What is Juneteenth?
A Nation Divided Over Slavery
The divide over slavery in America goes back decades before the Civil War, prompting Abraham Lincoln to declare in a landmark 1854 speech that “If the negro is a man, why then my ancient faith teaches me that ‘all men are created equal;’ and that there can be no moral right in connection with one man’s making a slave of another.”
After hostilities broke out between the North and the South on April 12th, 1861, Congress passed the Militia Act of 1862, which allowed Black men to serve in the U.S. Army, followed by the Confiscation Act, which stated that all slaves seized from Confederate supporters were immediately made free.
After President Abraham Lincoln issued his Emancipation Proclamation on January 1st, 1863, declaring that all enslaved people were “thenceforward, and forever free,” Lincoln understood that his decree applied only to territories not currently part of the Union states, but his proclamation’s symbolic stand shifted the North’s Civil War objectives from not only the preservation of the Union, but for the abolition of slavery from American soil.
Slavery in Texas Abolished
In Texas—a state largely ignored during the Civil War—many slave owners had moved into the state as a safe haven from Lincoln’s Emancipation Proclamation, until on June 19th, 1865, when Union Maj.
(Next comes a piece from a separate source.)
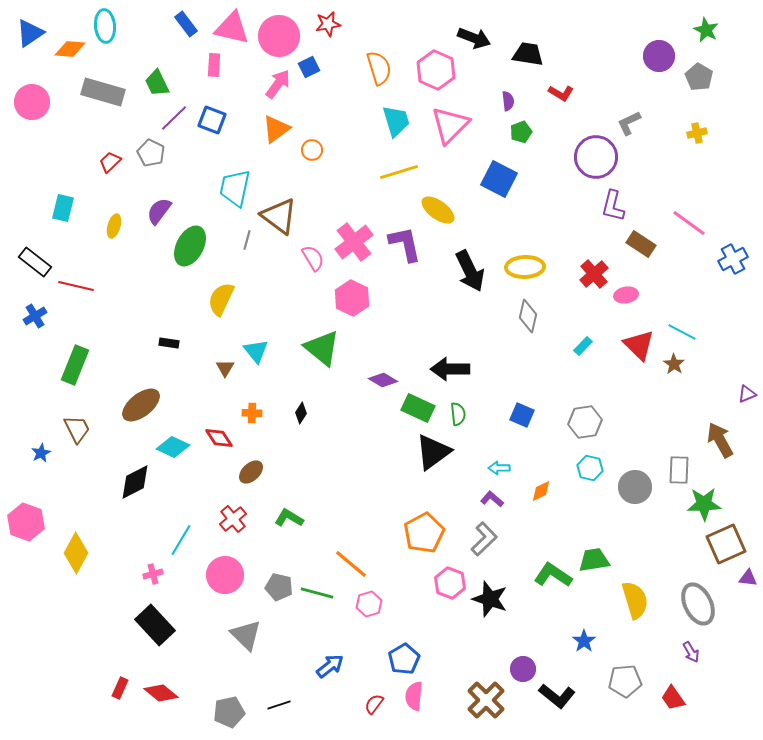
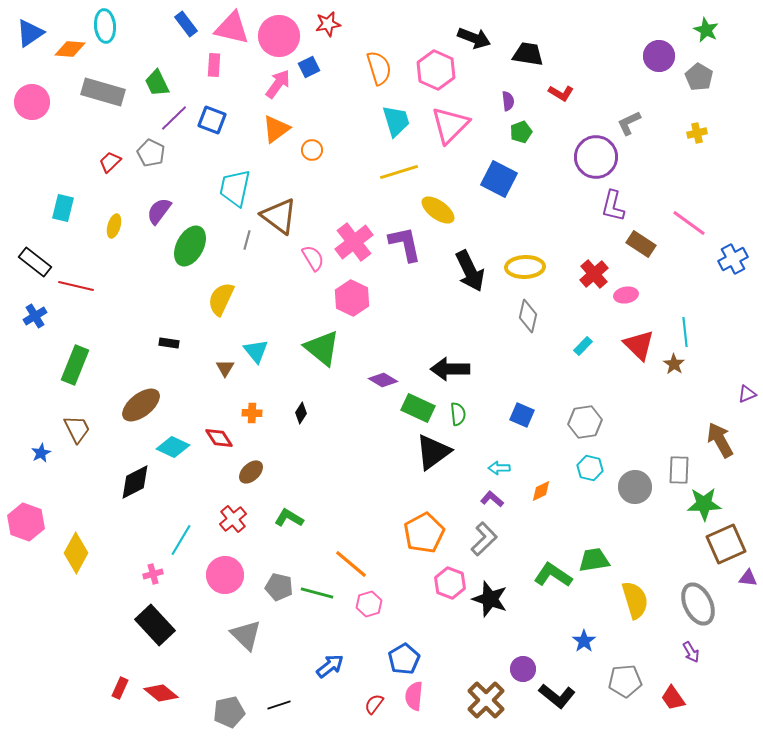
cyan line at (682, 332): moved 3 px right; rotated 56 degrees clockwise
Gen. Gordon Granger arrived at Galveston to declare that after 246 years of involuntary servitude in the United States, all enslaved men, women and children were now free from bondage.
What is Juneteenth Day?
In 1866, the 250,000 freed Blacks in Texas organized the first “Jubilee Day” on June 19th, which over the coming decades would spread across the country as African Americans migrated out of Texas to other parts of the United States. Juneteenth celebrations grew year after year with a wide variety of festivities, including parades, barbecues, prayer services and live music.
In 1979, Texas became the first state to declare Juneteenth an official state holiday, while on June 17th of 2021, President Joe Biden made Juneteenth a national holiday—the first in over 38 years, after Martin Luther King, Jr. Day was signed into law on November 2nd, 1983 by then-President Ronald Reagan.